The CSA’s proposals establish requirements for the treatment of customer collateral, including standards for the collection, segregation and use of collateral, among other things.
The proposed rules also set record-keeping and disclosure requirements for both clearing intermediaries and regulated clearing agencies in the OTC derivatives market. In addition, they create a framework to facilitate the transfer of customer positions and collateral if a clearing intermediary defaults or falls into insolvency.
“These requirements are intended to ensure that customer collateral is protected, particularly in the case of financial difficulties of a clearing intermediary,” the CSA says in the proposals.
The CSA’s proposed rules feature several changes from a version of these requirements issued in 2014, including changes designed to enable firms to use a broader range of clearing models, particularly models offered by clearing agencies based outside Canada. To that end, the proposals allow for “substituted compliance” in situations in which a foreign entity is involved in a transaction and foreign laws apply.
“To enhance customer protection, the approval and oversight process for recognized or exempt clearing agencies will involve a thorough review of the customer safeguards provided by each clearing agency offering customer clearing in a jurisdiction of Canada,” the CSA notes in its proposals.
The proposals have also been revised to narrow the application of the requirements and to allow multiple clearing intermediaries to be involved in a transaction.

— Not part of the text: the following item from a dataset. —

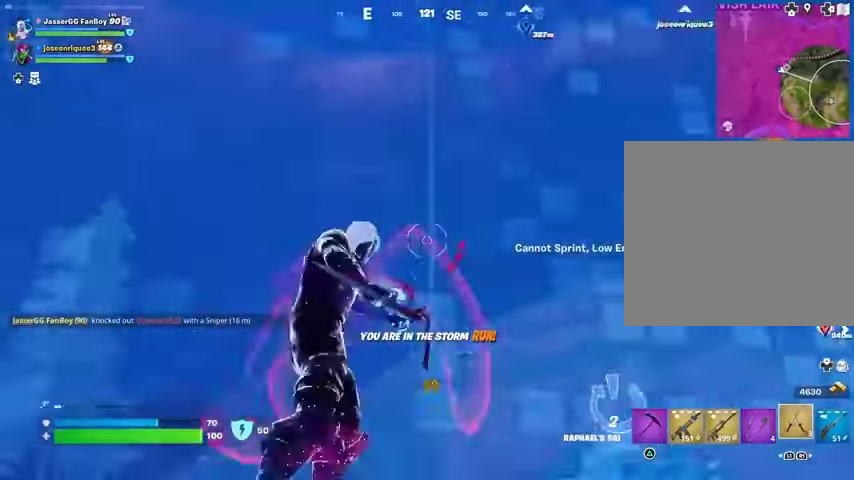
{"buttons": [], "left_stick": "up", "right_stick": "center", "events": [[33, "L2", "up"], [67, "right_stick", "center"]]}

The primary benefits of the proposed new rules are the reduction of systemic risk and the enhanced protection of customers and their assets when they indirectly clear OTC derivatives through clearing agencies, the CSA says.

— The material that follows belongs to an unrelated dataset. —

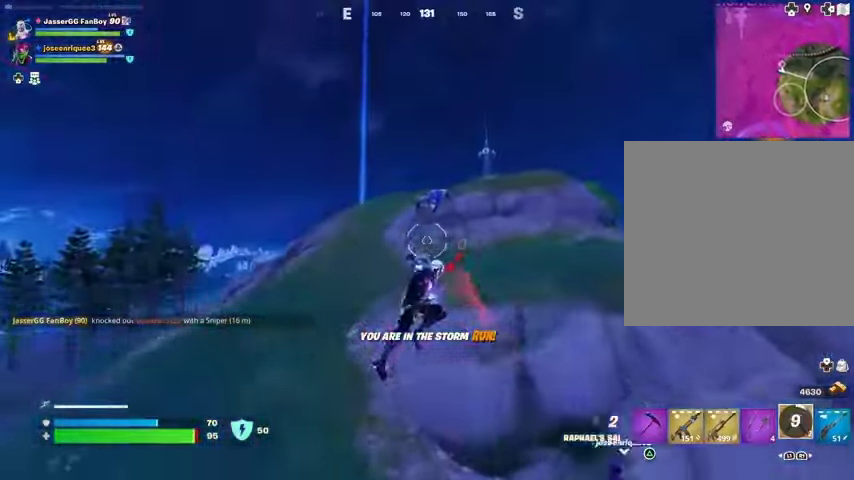
{"buttons": [], "left_stick": "up", "right_stick": "center", "events": [[100, "L2", "down"], [100, "right_stick", "up"], [200, "L2", "up"], [200, "right_stick", "center"]]}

Complying with the enhanced collateral protection, record-keeping and reporting requirements may increase costs on clearing intermediaries and regulated clearing agencies that will likely be passed on to customers, the CSA notes. However, it says that any added compliance costs are proportional to the benefits that the proposals aim to provide.
“The proposed instrument introduces key investor protection measures and systemic benefits to the Canadian market for clearing OTC derivatives,” says Louis Morisset, the CSA’s chairman and president and CEO of the Autorité des marchés financiers, in a statement. “The G20 has recognized that standardized and sufficiently liquid OTC derivatives transactions cleared through central counterparties have a role to play in effectively managing counterparty credit risk.”
In the proposals, the CSA notes that it has also recently published a proposed rule establishing requirements for clearing agencies; it says that a rule on mandatory central counterparty (CCP) clearing is coming soon and recommends that all of these proposals be considered together. Comments on the proposals are due by April 19.